The Democrats’ twin victories will reshape the balance of power in Washington. Though they will have the thinnest of advantages in the House and Senate, where Vice President-elect Kamala Harris will break 50-50 ties, Democrats will control the committees and the legislation and nominations brought to the floor. That advantage will pave the way for at least some elements of Mr. Biden’s agenda.

Mr. Ossoff’s victory comes at a moment when the nation’s political leadership has been paralyzed by a pro-Trump mob that has stormed the Capitol and halted the formal accepting of the Electoral College results by Congress.

The day’s extraordinary proceedings — rioting interrupting the peaceful transition of political power — crystallized the campaign the Georgia Democrats ran against their Republican opponents, both of whom pledged to seek to overturn the results of the presidential election to keep Mr. Trump in office.

The Republicans’ losses in a state that Mr. Biden narrowly carried in November, but that still leans right politically, also amounted to a vivid illustration of the perils of embracing Mr. Trump.
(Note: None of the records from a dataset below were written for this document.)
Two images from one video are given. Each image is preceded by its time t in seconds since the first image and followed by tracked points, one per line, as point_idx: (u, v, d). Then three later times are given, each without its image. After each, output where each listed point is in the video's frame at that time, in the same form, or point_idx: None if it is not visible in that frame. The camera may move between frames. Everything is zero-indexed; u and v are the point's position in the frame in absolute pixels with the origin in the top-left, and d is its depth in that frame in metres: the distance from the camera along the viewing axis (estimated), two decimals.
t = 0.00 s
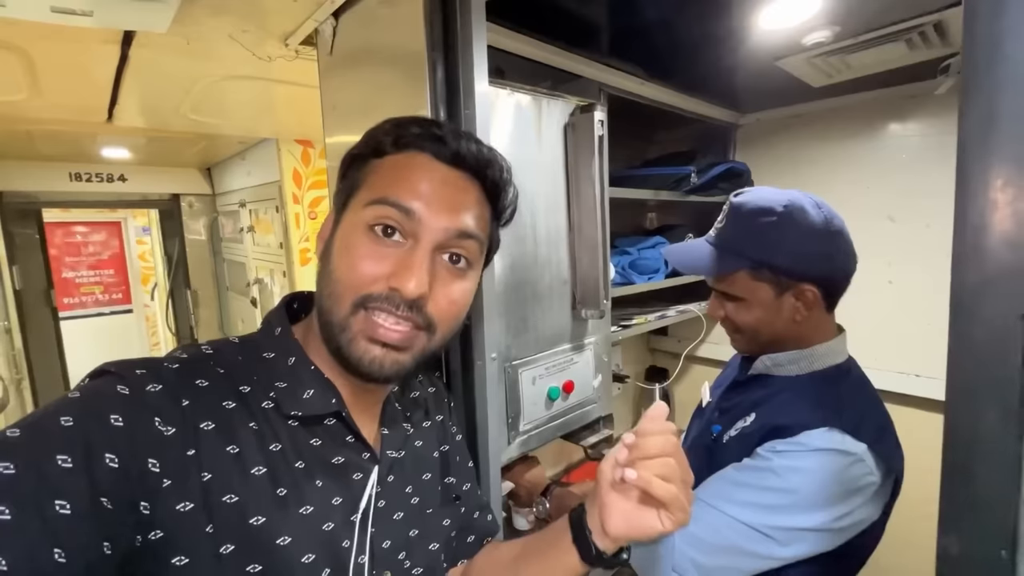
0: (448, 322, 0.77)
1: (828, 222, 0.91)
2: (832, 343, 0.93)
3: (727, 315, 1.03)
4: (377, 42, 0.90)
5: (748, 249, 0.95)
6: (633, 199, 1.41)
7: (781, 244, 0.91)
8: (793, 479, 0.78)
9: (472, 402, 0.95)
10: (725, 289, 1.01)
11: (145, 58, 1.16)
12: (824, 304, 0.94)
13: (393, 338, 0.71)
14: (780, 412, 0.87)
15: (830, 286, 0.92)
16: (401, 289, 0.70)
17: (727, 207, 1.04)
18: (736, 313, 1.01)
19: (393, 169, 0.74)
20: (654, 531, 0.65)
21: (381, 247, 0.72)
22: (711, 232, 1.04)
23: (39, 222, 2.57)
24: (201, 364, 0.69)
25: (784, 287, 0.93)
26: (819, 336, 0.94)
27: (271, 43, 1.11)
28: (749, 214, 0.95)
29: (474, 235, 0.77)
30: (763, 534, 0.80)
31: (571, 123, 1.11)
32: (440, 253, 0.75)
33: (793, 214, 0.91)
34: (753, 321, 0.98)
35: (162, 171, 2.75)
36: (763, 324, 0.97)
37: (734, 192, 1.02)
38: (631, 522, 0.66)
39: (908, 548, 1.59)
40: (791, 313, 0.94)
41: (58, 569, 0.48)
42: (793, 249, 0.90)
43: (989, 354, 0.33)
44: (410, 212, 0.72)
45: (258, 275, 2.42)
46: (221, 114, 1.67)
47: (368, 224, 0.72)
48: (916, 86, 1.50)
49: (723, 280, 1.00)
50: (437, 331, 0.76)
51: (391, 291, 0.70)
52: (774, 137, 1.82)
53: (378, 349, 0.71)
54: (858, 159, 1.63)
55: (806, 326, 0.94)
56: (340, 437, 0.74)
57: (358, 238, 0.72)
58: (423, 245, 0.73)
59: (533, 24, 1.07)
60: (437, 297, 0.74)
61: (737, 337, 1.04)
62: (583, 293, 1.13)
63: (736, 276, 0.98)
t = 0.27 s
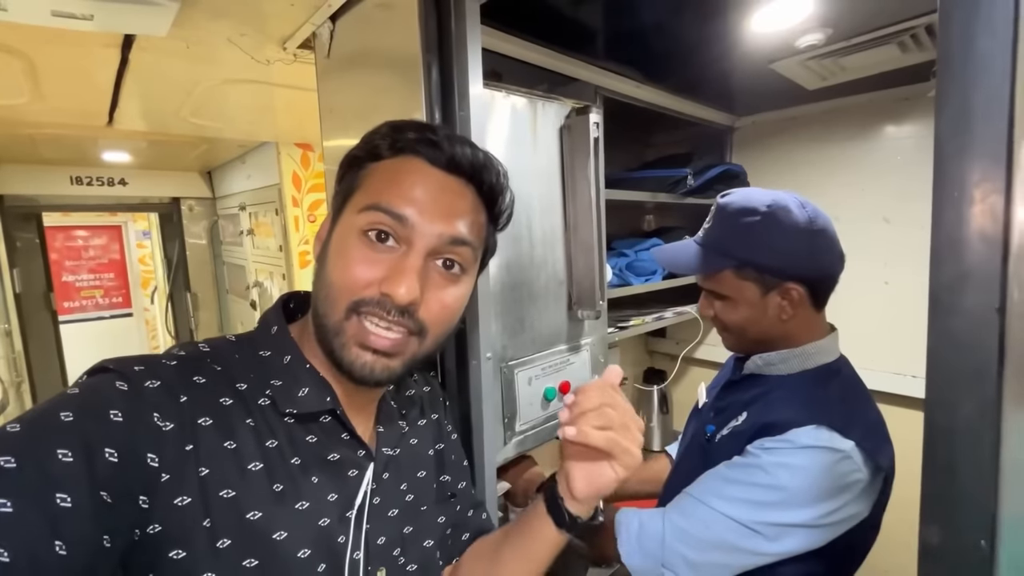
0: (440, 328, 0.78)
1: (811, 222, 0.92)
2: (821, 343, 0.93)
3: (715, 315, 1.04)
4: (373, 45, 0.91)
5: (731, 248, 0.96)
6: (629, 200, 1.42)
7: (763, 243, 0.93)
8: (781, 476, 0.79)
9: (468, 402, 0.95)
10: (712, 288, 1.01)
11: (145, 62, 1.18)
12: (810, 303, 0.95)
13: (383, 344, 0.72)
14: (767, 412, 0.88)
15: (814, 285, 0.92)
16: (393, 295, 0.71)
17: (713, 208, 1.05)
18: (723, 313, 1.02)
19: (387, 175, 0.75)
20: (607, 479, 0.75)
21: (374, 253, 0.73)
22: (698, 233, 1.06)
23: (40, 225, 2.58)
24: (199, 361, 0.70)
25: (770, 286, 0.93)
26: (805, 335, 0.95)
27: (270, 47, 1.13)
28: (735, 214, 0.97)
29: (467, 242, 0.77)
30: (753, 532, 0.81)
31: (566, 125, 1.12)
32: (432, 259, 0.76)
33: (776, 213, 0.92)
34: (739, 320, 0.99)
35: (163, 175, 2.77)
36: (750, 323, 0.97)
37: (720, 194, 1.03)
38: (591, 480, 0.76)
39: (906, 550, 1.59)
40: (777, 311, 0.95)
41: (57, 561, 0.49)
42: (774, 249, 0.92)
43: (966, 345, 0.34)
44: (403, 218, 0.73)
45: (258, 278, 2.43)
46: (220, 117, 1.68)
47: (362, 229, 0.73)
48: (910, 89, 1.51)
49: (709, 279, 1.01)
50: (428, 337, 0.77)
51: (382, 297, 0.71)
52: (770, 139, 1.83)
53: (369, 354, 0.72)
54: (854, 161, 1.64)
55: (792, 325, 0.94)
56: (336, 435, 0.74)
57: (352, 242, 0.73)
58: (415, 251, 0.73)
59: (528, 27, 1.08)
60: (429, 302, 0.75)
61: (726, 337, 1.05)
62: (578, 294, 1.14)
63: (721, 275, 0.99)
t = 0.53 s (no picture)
0: (439, 327, 0.78)
1: (801, 222, 0.93)
2: (817, 345, 0.92)
3: (710, 315, 1.05)
4: (373, 46, 0.91)
5: (722, 247, 0.98)
6: (630, 201, 1.42)
7: (751, 242, 0.95)
8: (772, 476, 0.79)
9: (468, 404, 0.95)
10: (706, 288, 1.03)
11: (146, 63, 1.18)
12: (806, 304, 0.95)
13: (383, 343, 0.72)
14: (766, 413, 0.87)
15: (808, 286, 0.93)
16: (392, 294, 0.71)
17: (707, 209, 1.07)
18: (719, 312, 1.03)
19: (384, 174, 0.75)
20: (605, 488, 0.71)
21: (374, 252, 0.72)
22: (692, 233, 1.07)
23: (44, 226, 2.60)
24: (197, 365, 0.70)
25: (762, 286, 0.95)
26: (800, 336, 0.95)
27: (270, 49, 1.13)
28: (726, 214, 0.99)
29: (466, 241, 0.77)
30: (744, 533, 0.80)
31: (566, 126, 1.12)
32: (432, 259, 0.76)
33: (765, 213, 0.94)
34: (734, 320, 1.00)
35: (166, 175, 2.78)
36: (744, 322, 0.99)
37: (714, 195, 1.05)
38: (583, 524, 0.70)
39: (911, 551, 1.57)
40: (770, 312, 0.96)
41: (56, 568, 0.49)
42: (761, 247, 0.94)
43: (963, 352, 0.34)
44: (402, 219, 0.72)
45: (260, 278, 2.43)
46: (222, 118, 1.69)
47: (361, 228, 0.73)
48: (913, 88, 1.50)
49: (702, 279, 1.03)
50: (428, 336, 0.76)
51: (382, 296, 0.71)
52: (772, 138, 1.82)
53: (369, 353, 0.72)
54: (857, 161, 1.63)
55: (785, 325, 0.95)
56: (335, 438, 0.74)
57: (351, 242, 0.73)
58: (414, 250, 0.73)
59: (527, 28, 1.08)
60: (429, 302, 0.75)
61: (723, 337, 1.06)
62: (579, 295, 1.14)
63: (714, 274, 1.01)
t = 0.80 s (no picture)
0: (442, 321, 0.78)
1: (732, 224, 0.97)
2: (789, 344, 0.93)
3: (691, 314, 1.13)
4: (371, 45, 0.91)
5: (677, 253, 1.06)
6: (630, 199, 1.42)
7: (694, 249, 1.02)
8: (747, 480, 0.80)
9: (466, 402, 0.95)
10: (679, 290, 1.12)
11: (146, 62, 1.18)
12: (757, 302, 0.97)
13: (388, 338, 0.72)
14: (746, 415, 0.90)
15: (751, 285, 0.96)
16: (395, 290, 0.71)
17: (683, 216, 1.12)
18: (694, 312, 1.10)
19: (383, 171, 0.75)
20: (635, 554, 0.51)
21: (375, 249, 0.72)
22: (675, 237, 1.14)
23: (46, 226, 2.60)
24: (195, 363, 0.70)
25: (710, 288, 1.02)
26: (761, 333, 0.98)
27: (269, 48, 1.13)
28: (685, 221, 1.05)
29: (467, 235, 0.77)
30: (722, 537, 0.81)
31: (565, 124, 1.11)
32: (433, 254, 0.76)
33: (701, 222, 1.01)
34: (703, 319, 1.08)
35: (166, 175, 2.78)
36: (709, 322, 1.07)
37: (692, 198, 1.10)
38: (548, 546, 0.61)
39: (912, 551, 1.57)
40: (725, 312, 1.02)
41: (54, 566, 0.48)
42: (701, 254, 1.01)
43: (961, 348, 0.34)
44: (403, 215, 0.72)
45: (261, 278, 2.43)
46: (222, 118, 1.69)
47: (362, 225, 0.73)
48: (914, 86, 1.50)
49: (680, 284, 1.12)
50: (431, 331, 0.76)
51: (385, 292, 0.71)
52: (772, 137, 1.82)
53: (374, 349, 0.72)
54: (857, 159, 1.63)
55: (741, 324, 1.00)
56: (333, 436, 0.74)
57: (352, 239, 0.72)
58: (416, 246, 0.73)
59: (526, 26, 1.07)
60: (431, 297, 0.75)
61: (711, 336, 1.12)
62: (578, 293, 1.13)
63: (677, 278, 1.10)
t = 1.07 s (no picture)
0: (438, 322, 0.77)
1: (711, 225, 0.99)
2: (769, 338, 0.95)
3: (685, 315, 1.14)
4: (369, 44, 0.91)
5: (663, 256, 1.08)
6: (629, 199, 1.41)
7: (677, 251, 1.04)
8: (729, 481, 0.79)
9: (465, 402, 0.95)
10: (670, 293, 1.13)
11: (145, 62, 1.18)
12: (739, 299, 0.99)
13: (383, 339, 0.71)
14: (724, 411, 0.91)
15: (730, 283, 0.98)
16: (391, 290, 0.71)
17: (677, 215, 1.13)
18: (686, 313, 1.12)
19: (380, 171, 0.75)
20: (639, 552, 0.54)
21: (371, 249, 0.72)
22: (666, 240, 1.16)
23: (47, 226, 2.60)
24: (193, 362, 0.70)
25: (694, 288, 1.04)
26: (745, 329, 1.00)
27: (268, 48, 1.13)
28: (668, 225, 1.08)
29: (463, 236, 0.77)
30: (728, 553, 0.77)
31: (564, 123, 1.11)
32: (430, 254, 0.76)
33: (682, 225, 1.04)
34: (694, 320, 1.09)
35: (166, 176, 2.78)
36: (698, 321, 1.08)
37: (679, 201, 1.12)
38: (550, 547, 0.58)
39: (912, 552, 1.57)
40: (710, 311, 1.04)
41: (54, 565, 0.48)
42: (683, 255, 1.03)
43: (960, 345, 0.33)
44: (400, 215, 0.72)
45: (260, 278, 2.43)
46: (221, 118, 1.69)
47: (358, 225, 0.73)
48: (913, 86, 1.50)
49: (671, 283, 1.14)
50: (427, 331, 0.76)
51: (381, 293, 0.71)
52: (771, 137, 1.82)
53: (370, 350, 0.71)
54: (857, 159, 1.63)
55: (725, 321, 1.02)
56: (332, 435, 0.74)
57: (349, 239, 0.72)
58: (412, 247, 0.73)
59: (525, 26, 1.07)
60: (427, 297, 0.75)
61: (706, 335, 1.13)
62: (577, 293, 1.13)
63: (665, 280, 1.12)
He put his diminished political capital on the line with an election eve appearance in Northwest Georgia. And Mr. Perdue and Ms. Loeffler unwaveringly embraced the president throughout the runoff races even as he refused to acknowledge Mr. Biden’s victory and brazenly demanded that Georgia state officials overturn his loss in the state.

The political fallout of Mr. Trump’s tenure is now clear: His single term in the White House will conclude with Republicans having lost the presidency, the House and the Senate on his watch.

Mr. Ossoff and Mr. Warnock won thanks to a frenetic get-out-the-vote push that began immediately after the November election, when no candidate in either race claimed the majority needed to avoid a runoff. Driving turnout among liberals and Black voters in the early-voting period, Democrats built an insurmountable advantage going into election day.

They won thanks to overwhelming margins in Georgia’s cities, decisive victories in Georgia’s once-Republican suburbs and because of lackluster turnout on Tuesday in the rural counties that now make up the G.O.P. base.